CHECK YOUR UNDERSTANDING:
(a) Please copy from the passage on optical aberrations the part that opens with the words containing "An optical aberration where rays" and closes with "or vice versa.".
(b) Extend the passage on optical aberrations, picking up right after its final sentence.

EXCERPTED TEXT:
- Opening Delimiter -

This result reveals that the focal length depends on the height \(h\) at which the ray is incident on the spherical surface, similar to the case of concave mirrors. The second term in the square brackets represents this height-dependent contribution, which reduces the focal length when \(h\neq 0\).

From these relations, we can derive an imaging equation for a single spherical surface:

\[ \frac{1}{a}+\frac{n}{b}=\frac{n-1}{R}+h^2\left [ \frac{1}{2a}\left ( \frac{1}{a}+\frac{1}{R}\right )^2 +\frac{n}{2b}\left ( \frac{1}{R}-\frac{1}{b}\right )^2\right] \]

This complex equation for a single surface demonstrates that the image is no longer formed on a plane; instead, its location depends on both \(R\) and \(h\). This height dependence for a single surface manifests in various image distortions, including field curvature.

Spherical Aberration

An optical aberration where rays passing through a lens at different distances from the optical axis focus at different points along the axis, with rays through the outer regions of the lens focusing closer to the lens than rays passing near the center.

Field Curvature

The field curvature is related to our calculations of the spherical abberation. We have seen there, that the focal distance depends on the height \(h\) of the rays over the optical axis. This means also means that the image plane is actually not anymore a plane but a curved surface as shown below. The rays incident from point \(A_0\) and \(A_1\) do not meet in the same plane. This plane is even different for meridional and saggital rays. This typically results in the fact, that you may have the center of the image in focus, but not the edges or vice versa.

Field Curvature

An optical aberration where the image of a flat object is formed on a curved surface rather than a plane, causing the center and edges of the image field to not be simultaneously in focus on a flat detector or screen.

Coma

While our previous discussion focused on rays parallel to the optical axis at varying distances, significant aberrations also occur for rays emanating from off-axis object points (both at finite and infinite distances). One important example of such an aberration is “coma.”

In the case of coma, rays entering the lens at different heights with an angle to the optical axis do not converge to a single point in the image plane. Instead, they create a characteristic comet-shaped intensity distribution, where the light is asymmetrically distributed with a bright head and a diffuse tail pointing radially outward from the optical axis. This asymmetric distribution occurs because rays passing through different zones of the lens experience different effective magnifications, leading to the distinctive comet-like shape that gives this aberration its name.

- Closing Delimiter -

GIVEN RECORDS:
- Opening Delimiter -

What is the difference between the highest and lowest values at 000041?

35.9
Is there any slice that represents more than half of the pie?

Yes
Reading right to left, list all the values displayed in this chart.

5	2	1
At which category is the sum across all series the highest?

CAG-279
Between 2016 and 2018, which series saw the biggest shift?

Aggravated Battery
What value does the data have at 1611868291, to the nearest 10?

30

- Closing Delimiter -
- Opening Delimiter -

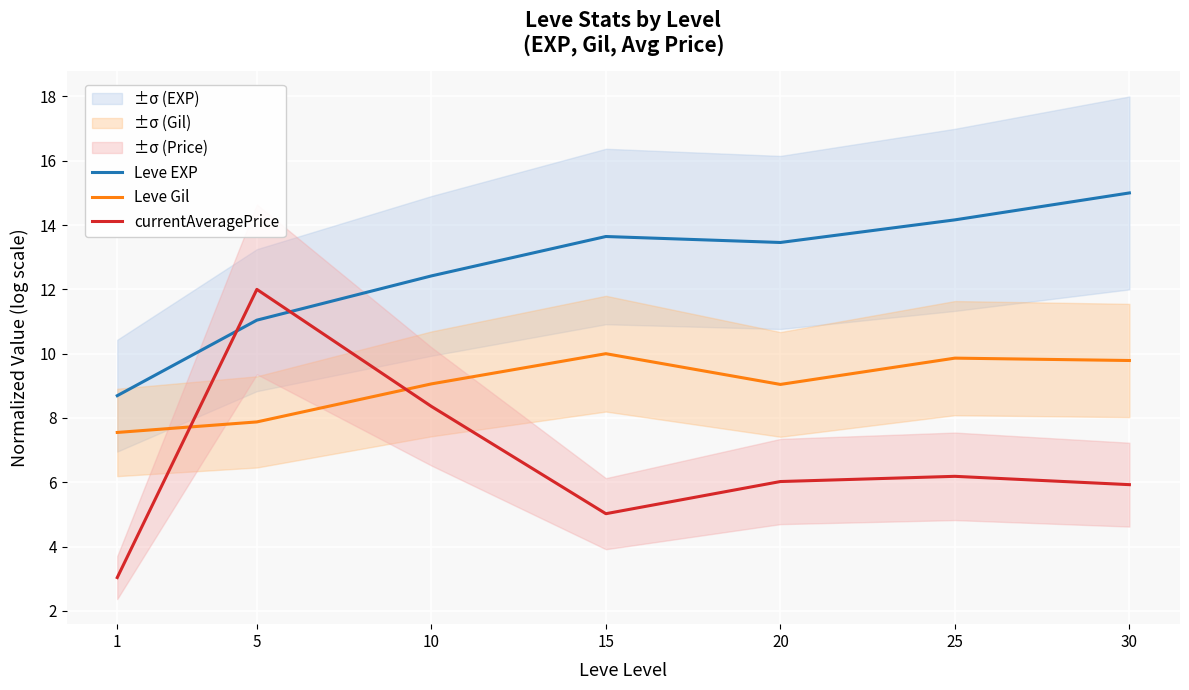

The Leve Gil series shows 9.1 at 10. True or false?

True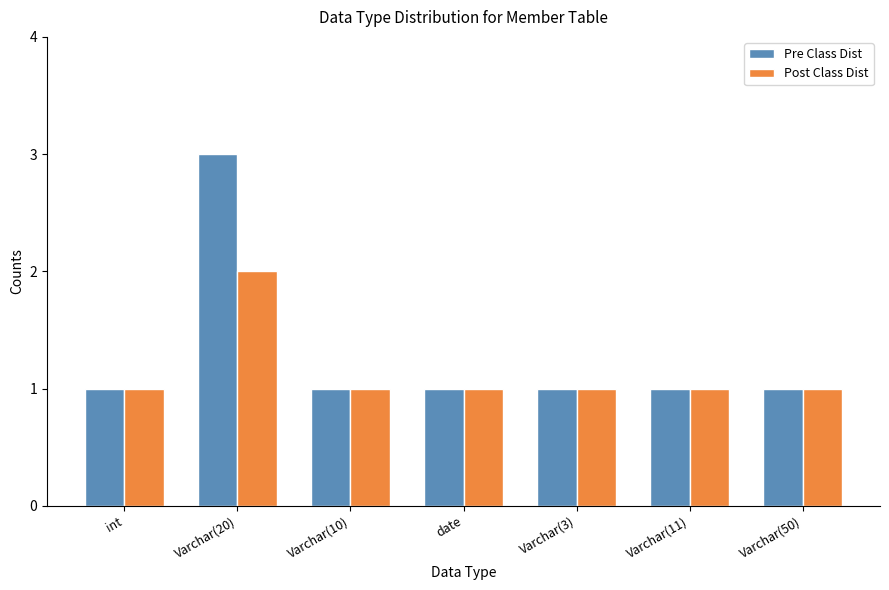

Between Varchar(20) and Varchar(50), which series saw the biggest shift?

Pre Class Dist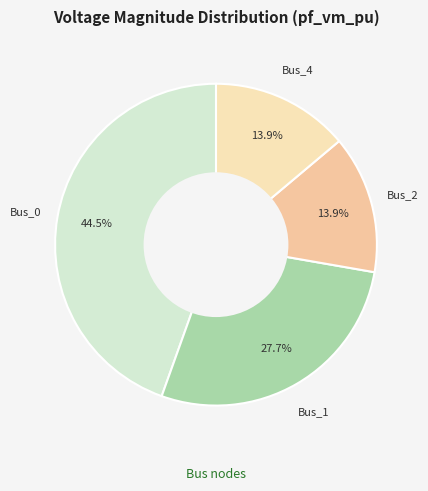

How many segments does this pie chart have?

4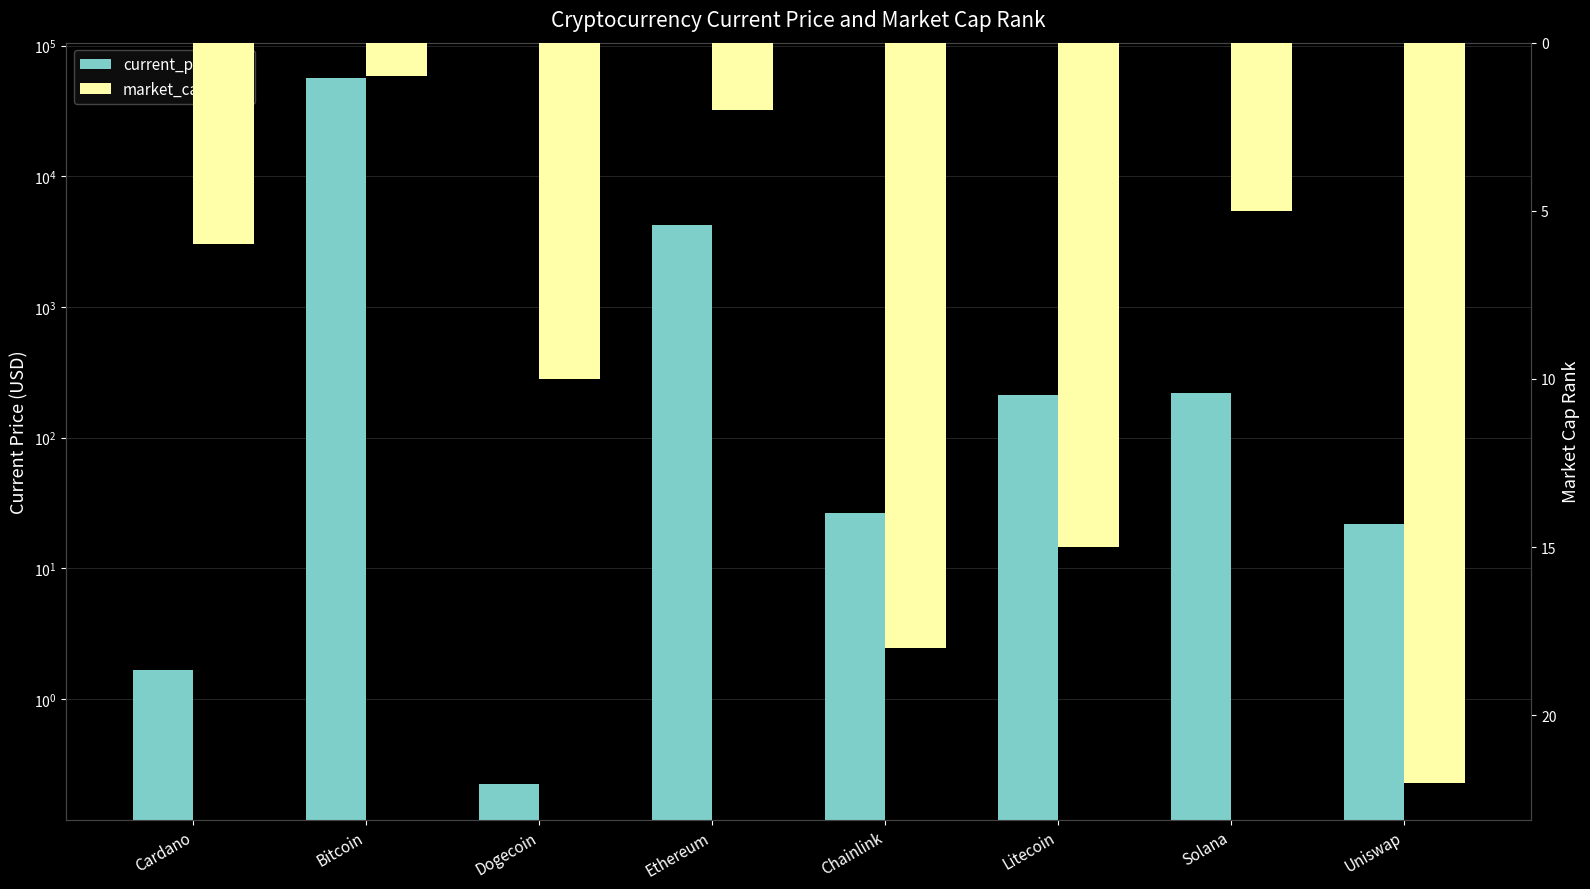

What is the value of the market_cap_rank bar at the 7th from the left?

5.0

- Closing Delimiter -
- Opening Delimiter -

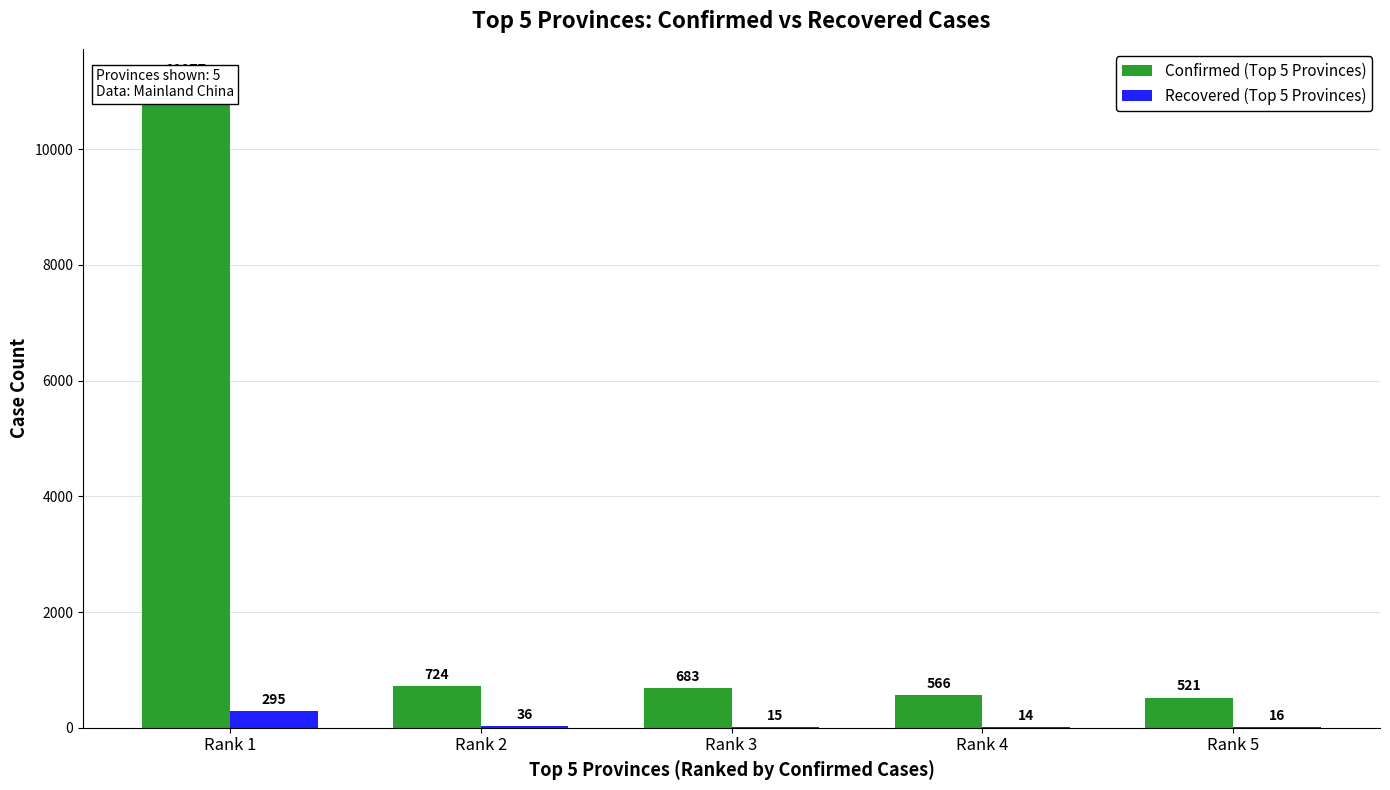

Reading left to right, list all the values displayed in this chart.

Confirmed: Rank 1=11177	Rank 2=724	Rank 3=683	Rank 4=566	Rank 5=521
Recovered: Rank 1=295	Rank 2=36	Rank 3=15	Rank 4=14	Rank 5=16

- Closing Delimiter -

ANSWERS TO THE EXERCISE:
(a)
An optical aberration where rays passing through a lens at different distances from the optical axis focus at different points along the axis, with rays through the outer regions of the lens focusing closer to the lens than rays passing near the center.

Field Curvature

The field curvature is related to our calculations of the spherical abberation. We have seen there, that the focal distance depends on the height \(h\) of the rays over the optical axis. This means also means that the image plane is actually not anymore a plane but a curved surface as shown below. The rays incident from point \(A_0\) and \(A_1\) do not meet in the same plane. This plane is even different for meridional and saggital rays. This typically results in the fact, that you may have the center of the image in focus, but not the edges or vice versa.

(b)
The severity of coma typically increases with the distance from the optical axis and with larger apertures, making it particularly problematic in wide-field imaging systems or when using large-aperture optics.

Coma

An optical aberration where rays from an off-axis point source passing through different zones of a lens focus at different positions in the image plane, creating a characteristic comet-shaped intensity distribution with a bright head and a diffuse tail pointing radially outward.

Astigmatism

Astigmatism also occurs when imaging point sources located away from the optical axis. To understand this effect, we can analyze the rays from such a source by separating them into two categories:

Rays in the vertical (meridional) plane
Rays in the perpendicular (sagittal) plane

Analysis shows that meridional rays focus at a point closer to the lens compared to sagittal rays. This difference in focal positions creates a characteristic pattern in the image: when moving a screen through the focal region, the image of a point source transforms from a horizontal ellipse, through a circular point (at the circle of least confusion), to a vertical ellipse. This variation in image shape occurs because the focal surfaces for the meridional and sagittal rays are curved differently and intersect only at points along the optical axis.

The distance between these two focal surfaces increases with the distance from the optical axis, making astigmatism particularly noticeable for off-axis object points. This aberration is especially significant in systems where the object plane is not perpendicular to the optical axis or when using simple spherical lenses for wide-field imaging.

For an extended image as shown below, this results in the sperate focusing of vertical (left) and horizontal lines (right) in the image.

This distortion, i.e. the elliptical shape of the focus has been used advatageously in single molecule microscopy to locate their position alsong the optical axis, which is typically a challenge for optical microscopy.

Astigmatism

An optical aberration where rays from an off-axis point source focusing in two perpendicular planes (meridional and sagittal) have different focal lengths, resulting in image points that appear as ellipses oriented either horizontally or vertically, depending on the observation plane.

Distortions

Barrel or cushion shaped distortions in the image are found when inserting apertures in the optical path. This results in the removal of certain ray path ending up in field distortions.

Geometric distortions arise from the position of the aperture relative to the lens and its effect on ray paths. This mechanism can be understood by analyzing how different rays contribute to image formation:

When an aperture is placed behind the lens, rays that pass through create an image point \(M_1\) that is farther from the optical axis than the ideal image point \(M\) (where \(M\) is determined by the central ray from object point \(A_0\)). As the object point moves farther from the optical axis, the displacement between \(M_1\) and \(M\) increases proportionally. This progressive displacement transforms a regular grid pattern into a cushion (or pincushion) shape.

Conversely, when the aperture is placed in front of the lens, the opposite effect occurs. The rays that pass through the aperture create an image point closer to the optical axis than the ideal image point, resulting in barrel distortion. The magnitude of this displacement also increases with distance from the optical axis.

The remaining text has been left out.